Select every line of the material that contains the string "depth", matching case exactly.

RECORDS PROVIDED
========================
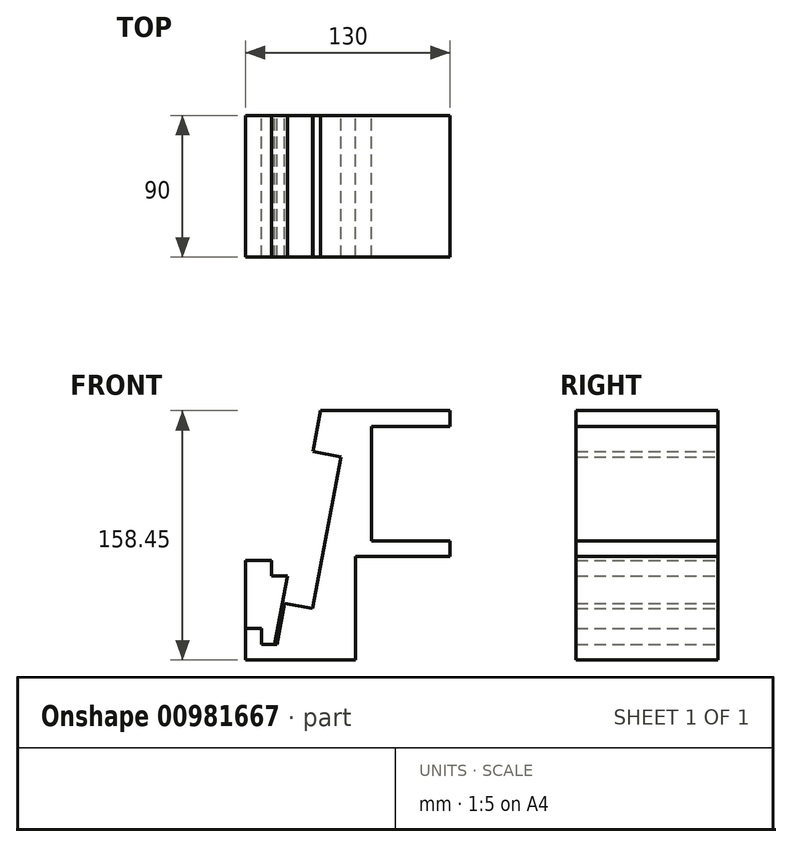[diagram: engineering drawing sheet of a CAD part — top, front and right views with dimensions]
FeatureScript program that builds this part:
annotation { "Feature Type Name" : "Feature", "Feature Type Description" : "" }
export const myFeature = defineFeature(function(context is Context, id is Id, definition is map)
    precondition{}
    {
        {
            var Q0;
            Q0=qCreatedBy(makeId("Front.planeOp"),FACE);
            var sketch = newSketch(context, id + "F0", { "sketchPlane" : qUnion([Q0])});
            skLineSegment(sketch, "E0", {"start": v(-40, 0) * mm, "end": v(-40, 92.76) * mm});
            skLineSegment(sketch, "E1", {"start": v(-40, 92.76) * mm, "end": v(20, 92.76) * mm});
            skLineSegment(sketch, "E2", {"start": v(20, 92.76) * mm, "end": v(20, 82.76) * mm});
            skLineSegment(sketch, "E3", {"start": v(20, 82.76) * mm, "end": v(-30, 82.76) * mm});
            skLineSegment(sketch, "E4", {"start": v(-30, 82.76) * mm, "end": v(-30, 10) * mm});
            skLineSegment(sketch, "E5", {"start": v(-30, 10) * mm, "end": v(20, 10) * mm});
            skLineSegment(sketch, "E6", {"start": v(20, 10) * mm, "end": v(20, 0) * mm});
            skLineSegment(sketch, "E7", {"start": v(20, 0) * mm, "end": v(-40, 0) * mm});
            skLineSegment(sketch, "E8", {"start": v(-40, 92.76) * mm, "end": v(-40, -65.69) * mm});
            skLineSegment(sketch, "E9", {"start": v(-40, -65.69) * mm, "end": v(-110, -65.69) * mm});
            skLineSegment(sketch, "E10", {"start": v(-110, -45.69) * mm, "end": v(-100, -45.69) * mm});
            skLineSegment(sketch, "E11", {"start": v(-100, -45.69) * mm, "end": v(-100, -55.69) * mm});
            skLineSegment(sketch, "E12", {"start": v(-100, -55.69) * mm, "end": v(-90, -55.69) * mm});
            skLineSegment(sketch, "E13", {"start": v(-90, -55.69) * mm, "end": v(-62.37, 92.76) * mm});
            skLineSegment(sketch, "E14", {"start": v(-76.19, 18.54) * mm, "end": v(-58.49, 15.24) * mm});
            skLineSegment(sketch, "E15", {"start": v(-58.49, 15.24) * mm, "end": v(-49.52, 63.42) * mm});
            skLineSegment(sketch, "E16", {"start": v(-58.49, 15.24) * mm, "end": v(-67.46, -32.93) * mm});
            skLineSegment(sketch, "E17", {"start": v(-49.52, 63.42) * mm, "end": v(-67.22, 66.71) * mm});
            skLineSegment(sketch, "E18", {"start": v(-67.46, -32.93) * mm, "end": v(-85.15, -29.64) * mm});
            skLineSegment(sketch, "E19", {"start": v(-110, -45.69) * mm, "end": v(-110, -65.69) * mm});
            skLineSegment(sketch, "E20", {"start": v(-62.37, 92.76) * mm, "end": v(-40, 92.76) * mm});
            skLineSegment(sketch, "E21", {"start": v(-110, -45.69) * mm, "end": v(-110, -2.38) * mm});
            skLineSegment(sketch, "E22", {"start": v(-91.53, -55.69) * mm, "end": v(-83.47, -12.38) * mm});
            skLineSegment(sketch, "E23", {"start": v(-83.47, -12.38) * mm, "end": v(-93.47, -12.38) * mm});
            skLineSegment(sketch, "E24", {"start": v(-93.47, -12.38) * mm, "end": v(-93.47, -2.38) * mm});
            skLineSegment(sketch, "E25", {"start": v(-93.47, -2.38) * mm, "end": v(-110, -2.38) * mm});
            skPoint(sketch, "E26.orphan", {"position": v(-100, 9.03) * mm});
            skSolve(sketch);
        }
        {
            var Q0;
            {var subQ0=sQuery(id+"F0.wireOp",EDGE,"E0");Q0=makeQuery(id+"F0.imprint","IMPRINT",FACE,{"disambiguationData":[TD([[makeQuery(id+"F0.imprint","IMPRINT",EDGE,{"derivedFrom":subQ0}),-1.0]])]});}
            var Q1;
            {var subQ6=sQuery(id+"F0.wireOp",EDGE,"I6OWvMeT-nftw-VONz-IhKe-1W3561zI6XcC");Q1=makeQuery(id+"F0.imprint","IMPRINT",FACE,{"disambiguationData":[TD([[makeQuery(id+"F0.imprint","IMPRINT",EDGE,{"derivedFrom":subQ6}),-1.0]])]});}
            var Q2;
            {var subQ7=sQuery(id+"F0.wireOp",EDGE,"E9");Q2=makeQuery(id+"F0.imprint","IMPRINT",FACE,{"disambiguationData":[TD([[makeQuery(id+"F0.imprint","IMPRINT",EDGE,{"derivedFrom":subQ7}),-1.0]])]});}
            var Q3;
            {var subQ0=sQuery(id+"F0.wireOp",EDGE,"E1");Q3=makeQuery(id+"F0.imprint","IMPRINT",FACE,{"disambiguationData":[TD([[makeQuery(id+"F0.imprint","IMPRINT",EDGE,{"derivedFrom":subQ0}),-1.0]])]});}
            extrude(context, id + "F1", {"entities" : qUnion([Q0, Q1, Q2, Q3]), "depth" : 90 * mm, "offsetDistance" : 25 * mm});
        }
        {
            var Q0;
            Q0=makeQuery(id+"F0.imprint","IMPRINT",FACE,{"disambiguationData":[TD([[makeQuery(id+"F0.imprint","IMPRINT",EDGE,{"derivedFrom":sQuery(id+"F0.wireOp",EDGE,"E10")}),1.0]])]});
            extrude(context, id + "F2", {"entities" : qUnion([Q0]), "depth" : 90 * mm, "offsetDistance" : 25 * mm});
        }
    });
========================
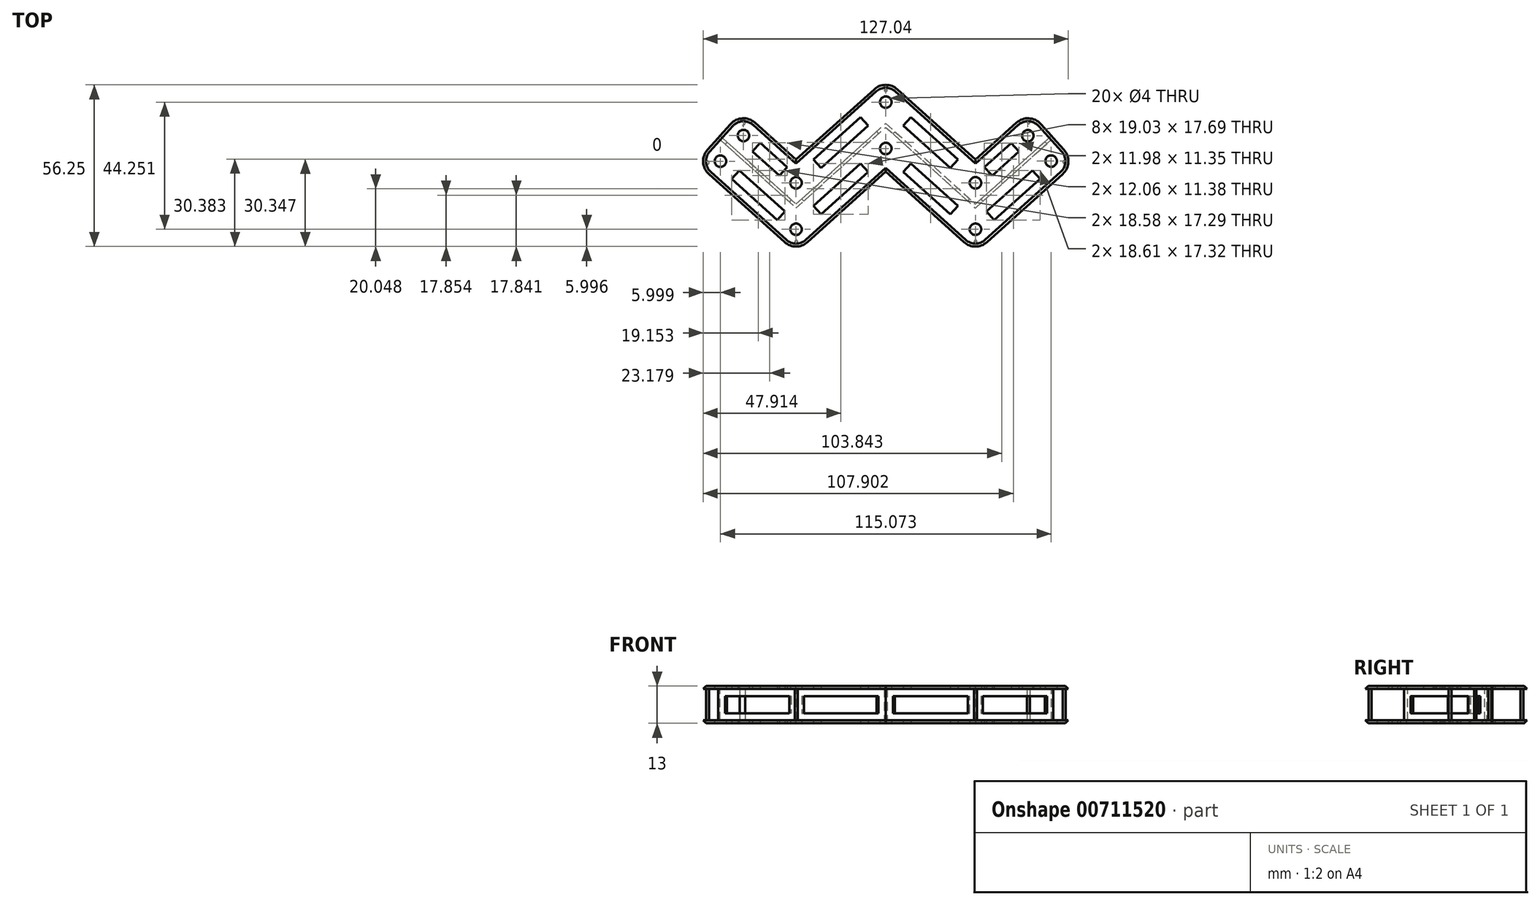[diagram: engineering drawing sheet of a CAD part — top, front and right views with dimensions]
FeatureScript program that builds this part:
========================
THE RESULT
            extrude(context, id + "F1", {"entities" : qUnion([Q0, Q1, Q2, Q3]), "depth" : 90 * mm, "offsetDistance" : 25 * mm});
            extrude(context, id + "F2", {"entities" : qUnion([Q0]), "depth" : 90 * mm, "offsetDistance" : 25 * mm});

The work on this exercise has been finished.